Ye Earl of Masood doth have a nagging wife, who beholdeth much power within the domestic domain and who doteth on her absent eldest son, to the detriment of her other children and her husband. Ye Countess of Masood holdeth also a prideful opinion of herself and disdaineth her neighbours.

This prideful woman hath commanded her lord and master to build a water feature in the dead of winter and to proclain an official opening for this. Her husband does as she doth bid, and a congregation assembleth.
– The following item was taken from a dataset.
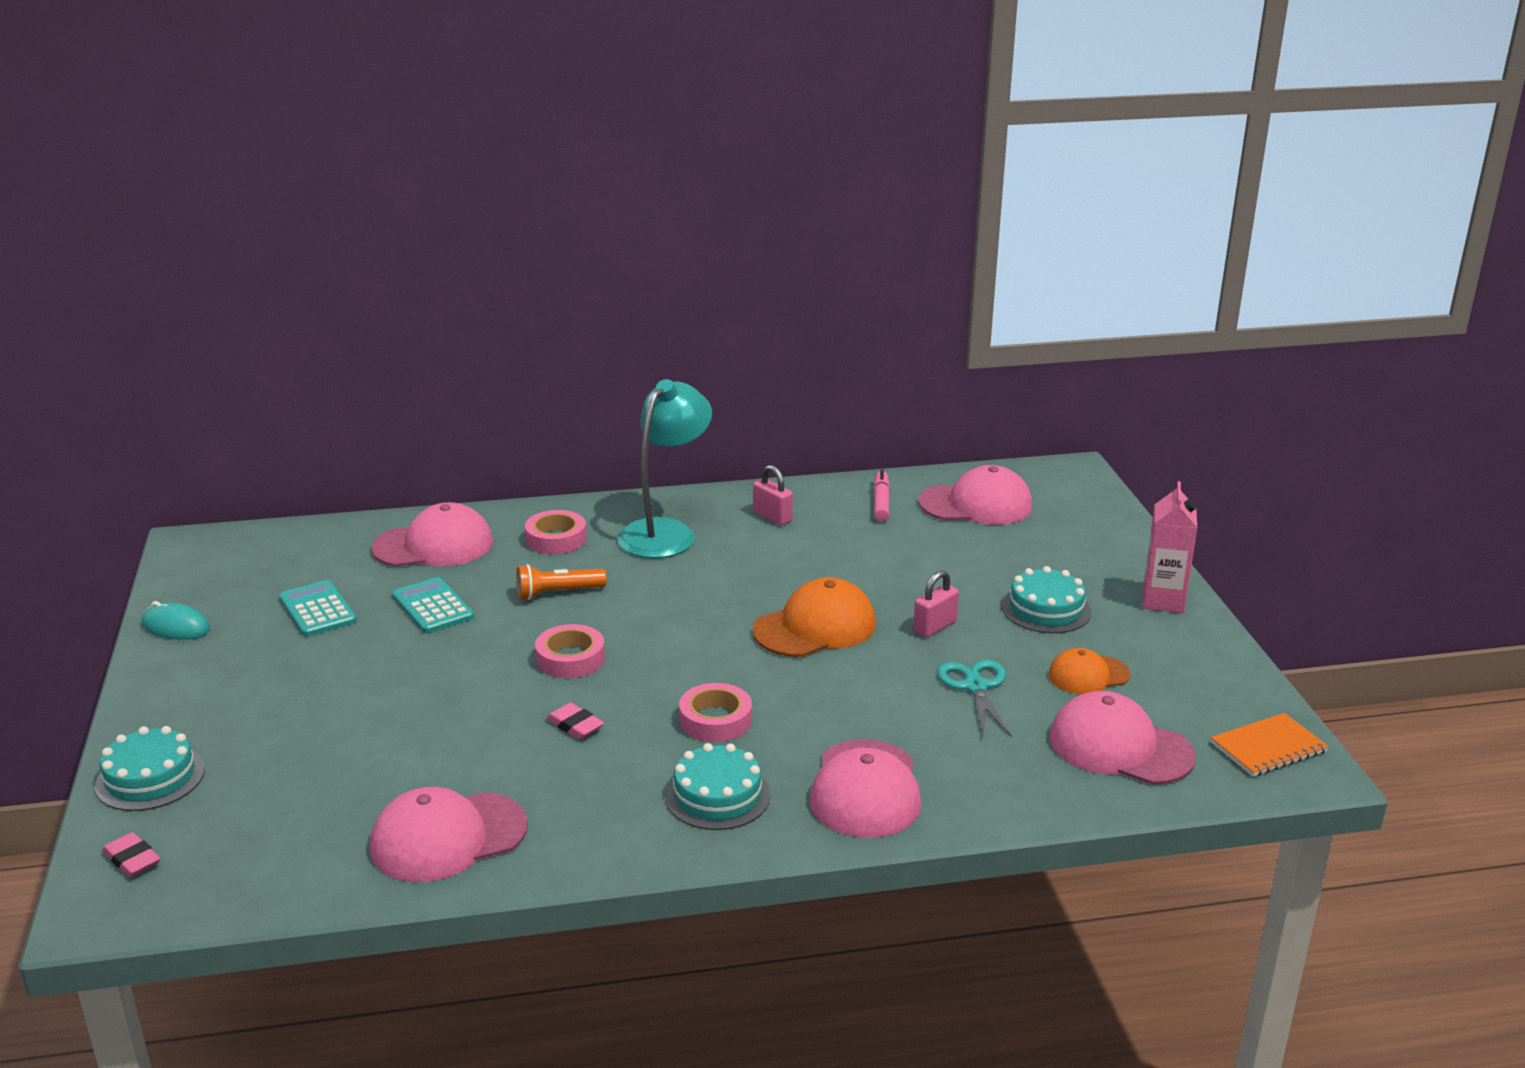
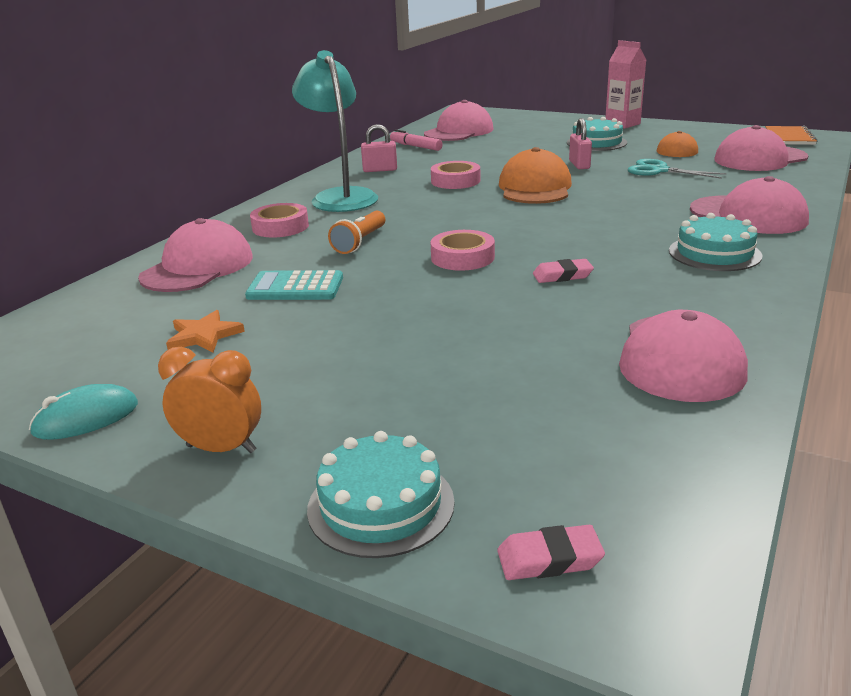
camera: 50 degrees left, 0 degrees up
turquoise calculator [279,580,357,636] -> orange star [166,310,245,352]
pink tape [679,683,752,742] -> pink tape moved to [431,161,480,189]
none -> orange clock [158,347,261,453]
However, ye peasantry of Walford, the urchins belonging to ye Fishwife of Walford (Bianca) hath damaged ye water feature. Whereupon ye Countess of Masood is angered and humiliated and stormeth into the home of the peasants (owned by their absent aunt the Queen of the Night) and has one almighty tantrum.

Verily, her behaviour be as bad as that of the children, but it inciteth her husband, ye Earl Masood, to destroy the evil water feature and to condemn forthwith, his wife. Were this really the Middle Ages, Masood would have beaten and imprisoned Zainab. 

Observation: Bianca is skint, yet she drinks in the Vic?

This was one episode notable for the inclusion of the three worst actors in the show at the moment - at least, the three most unintelligible - Joey, Tyler and now the Little Cock.

McTighe is ex-Neighbours. Walford is not Erinsborough. Shit episode.

If this really were the Middle Ages, whoever was King or Queen would have really wielded the axe.